Process a MRIQC derivative dataset
bids-things \
parse-mriqc \
. \
mriqc \
071cc3df-cc31-11f0-be2c-dc97ba1c2528 \
inm7/projects/mriqc-openneuro-2025
produces
mriqc-DataItem.jsonlmriqc-Dataset.jsonlmriqc-Distribution.jsonl
where the Dataitem file will contain records of individual image quality metrics for any MRI image that was processed by MRIQC.
Information common to all MRIQC runs is factored out into a common namespace that is given by the DataLad dataset ID of a super-dataset comprising all MRIQC output datasets (here: 071cc3df-cc31-11f0-be2c-dc97ba1c2528).
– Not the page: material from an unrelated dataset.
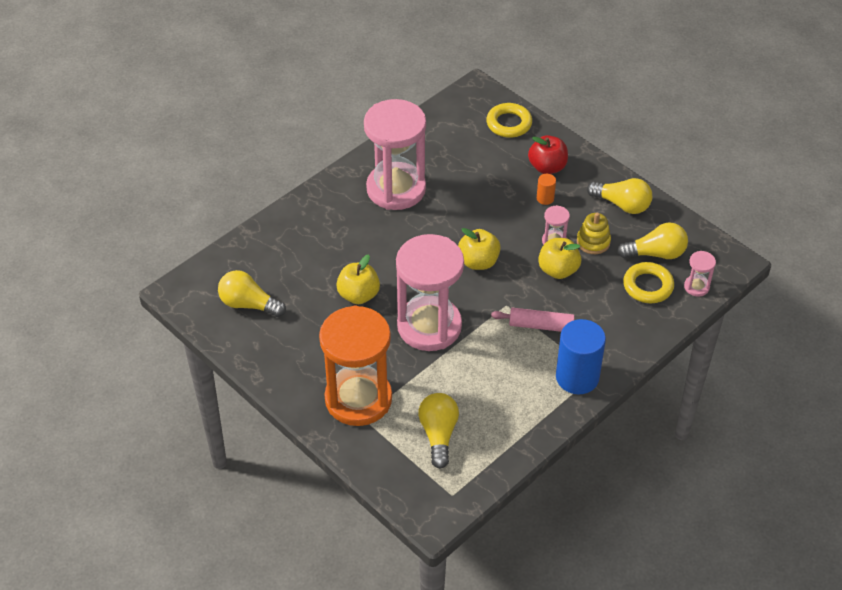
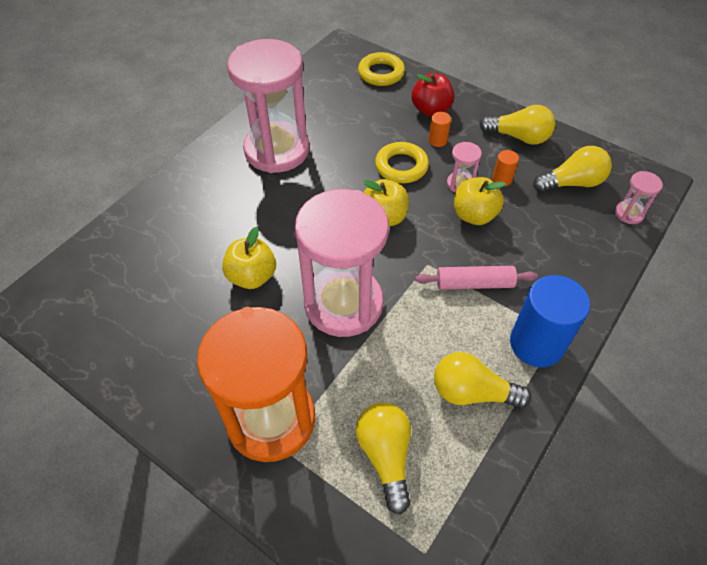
camera: 10 degrees left, 5 degrees up
(249, 304) = (118, 307): yellow light bulb -> yellow light bulb (472, 392)
(593, 242) = (502, 179): yellow stacking toy -> orange cylinder
(648, 286) = (577, 220): yellow ring -> yellow ring (401, 166)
The value inm7/projects/mriqc-openneuro-2025 is an identifier of the activity that describes the effort or project that led to or involved the MRIQC runs. This activity record is supposed to capture all information that is common to the respective MRIQC executions, such as software versions, execution environments, and responsible persons. This identifier is also placed into the common namespace. Its complete form is datalad:071cc3df-cc31-11f0-be2c-dc97ba1c2528/inm7/projects/mriqc-openneuro-2025.
The composition of this PID also exemplifies that of other PIDs in the generated output. datalad:071cc3df-cc31-11f0-be2c-dc97ba1c2528 is a DataLad dataset identifier (here the identifier of a super-dataset that comprises all MRIQC output datasets). inm7 is a(n ad-hoc) namespace label (here an organization label). projects/mriqc-openneuro-2025 is an internal identifier for the MRIQC execution activity. Using the DataLad dataset ID, a globally unique identifier, as an anchor ensures a globally unique identifier, even though only local coordination is required to achieve this.